Las armas químicas dependen más que otros armamentos de factores atmosféricos y topográficos, mientras que la temperatura, el clima y el terreno son factores importantes para determinar la persistencia de un agente químico dado. Los ataques químicos pueden contaminar un área entre varias horas y varios días. Las armas biológicas de peso por peso son cientos o miles de veces más potentes que las armas químicas más letales [47. 48]. El tiempo de contaminación es de varias horas a varias semanas.

Una ojiva de misil Scud llena de botulinum podría contaminar un área de 3.600 kilómetros cuadrados, o 16 veces mayor que la misma ojiva llena con el agente nervioso Sarin [49].
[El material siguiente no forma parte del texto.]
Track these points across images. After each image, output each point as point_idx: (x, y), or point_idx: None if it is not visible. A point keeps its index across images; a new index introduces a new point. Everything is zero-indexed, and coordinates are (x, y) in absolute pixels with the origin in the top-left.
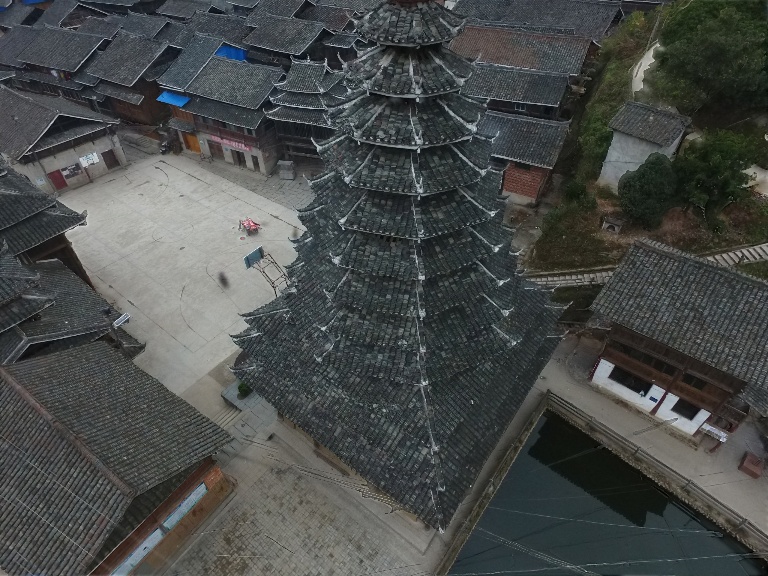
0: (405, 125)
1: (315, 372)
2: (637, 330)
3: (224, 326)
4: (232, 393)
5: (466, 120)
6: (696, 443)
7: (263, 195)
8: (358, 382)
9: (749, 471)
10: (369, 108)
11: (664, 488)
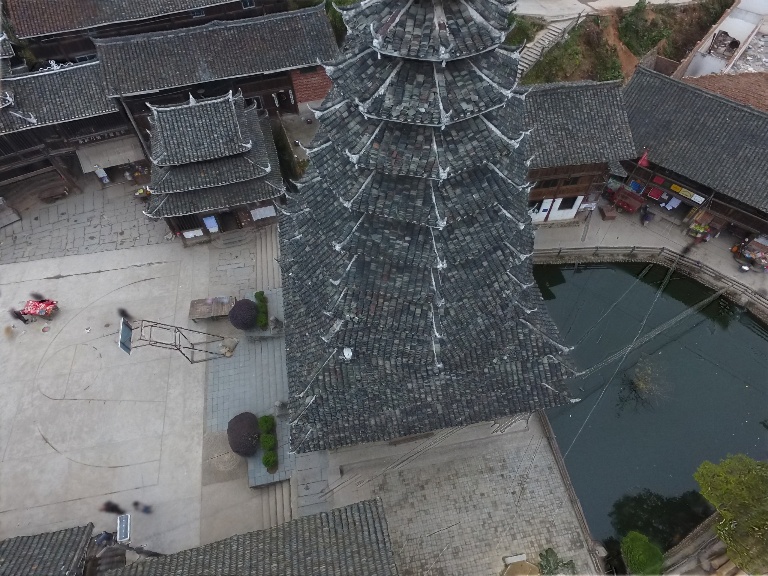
0: (480, 83)
1: (405, 380)
2: (542, 167)
3: (156, 431)
4: (260, 475)
5: (511, 50)
6: (578, 221)
7: (1, 263)
8: (464, 355)
9: (610, 217)
10: (422, 81)
11: (584, 263)
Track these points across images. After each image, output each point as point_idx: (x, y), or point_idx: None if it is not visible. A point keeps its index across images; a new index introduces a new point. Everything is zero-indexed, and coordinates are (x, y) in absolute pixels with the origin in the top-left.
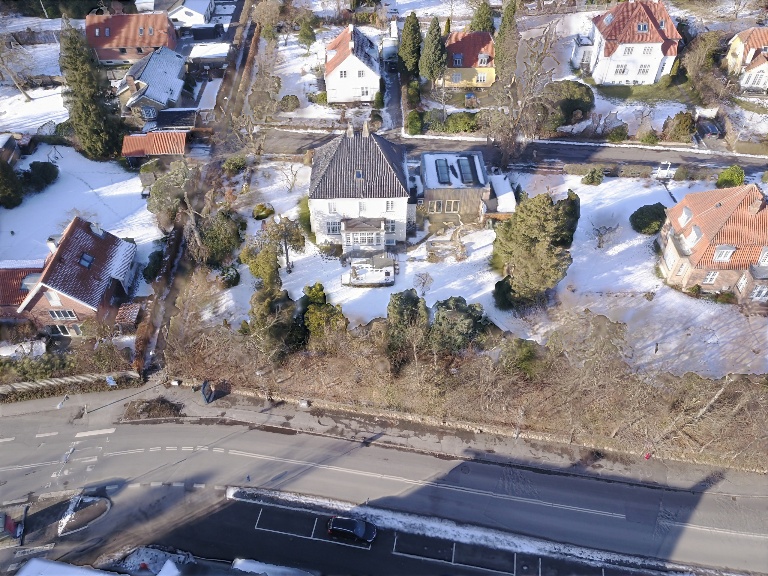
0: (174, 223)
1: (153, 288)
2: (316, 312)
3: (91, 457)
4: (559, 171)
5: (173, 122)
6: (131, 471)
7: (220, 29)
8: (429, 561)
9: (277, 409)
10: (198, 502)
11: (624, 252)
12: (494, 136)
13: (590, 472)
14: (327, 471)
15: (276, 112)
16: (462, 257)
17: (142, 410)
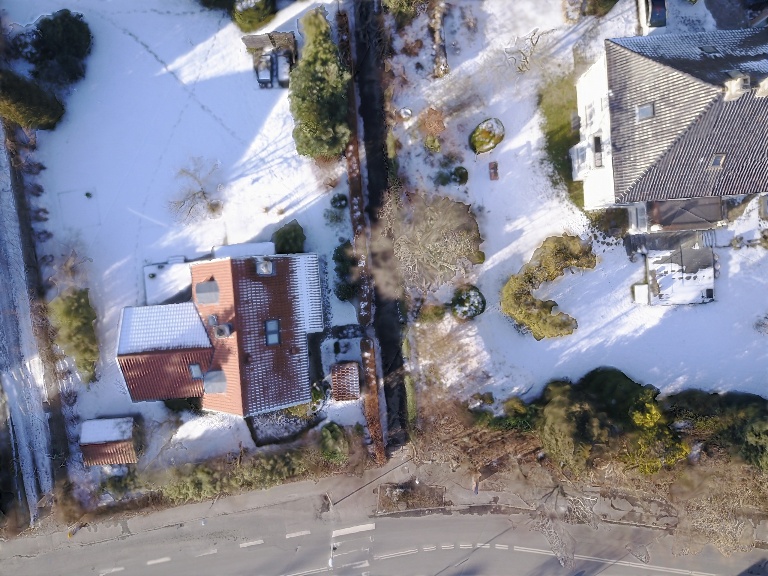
0: (349, 178)
1: None
2: (656, 459)
3: (361, 562)
4: None
5: None
6: None
7: None
8: None
9: None
10: None
11: None
12: None
13: None
14: (629, 568)
15: None
16: None
17: (398, 499)
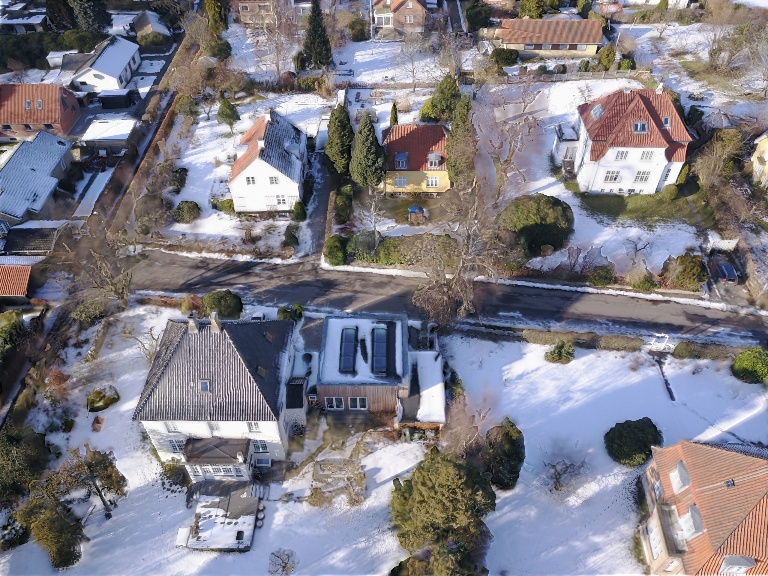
0: None
1: None
2: None
3: None
4: (517, 336)
5: (25, 244)
6: None
7: (135, 96)
8: None
9: None
10: None
11: (592, 501)
12: (420, 304)
13: None
14: None
15: (168, 224)
16: (357, 499)
17: None
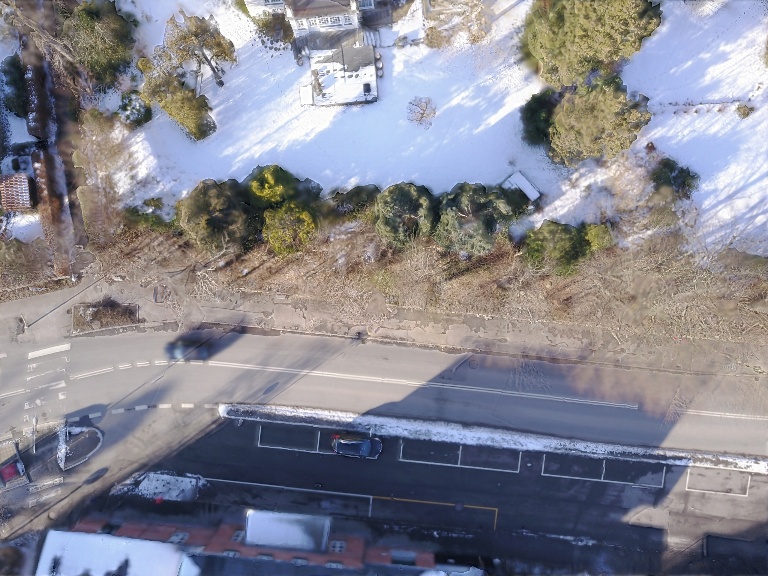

Un estudio de las Naciones Unidas [50] comparó los resultados hipotéticos de un ataque llevado a cabo por un bombardero estratégico utilizando armas nucleares, químicas o biológicas. Una bomba nuclear de un megatón, encontró el estudio, podría matar al 90 por ciento de las personas desprotegidas en un área de 300 kilómetros cuadrados. Un arma química de 15 toneladas podría matar al 50 por ciento de las personas en un área de 60 kilómetros cuadrados. Pero un arma biológica de 10 toneladas podría matar al 25 por ciento de las personas y enfermar al 50 por ciento en un área de 100.000 kilómetros cuadrados.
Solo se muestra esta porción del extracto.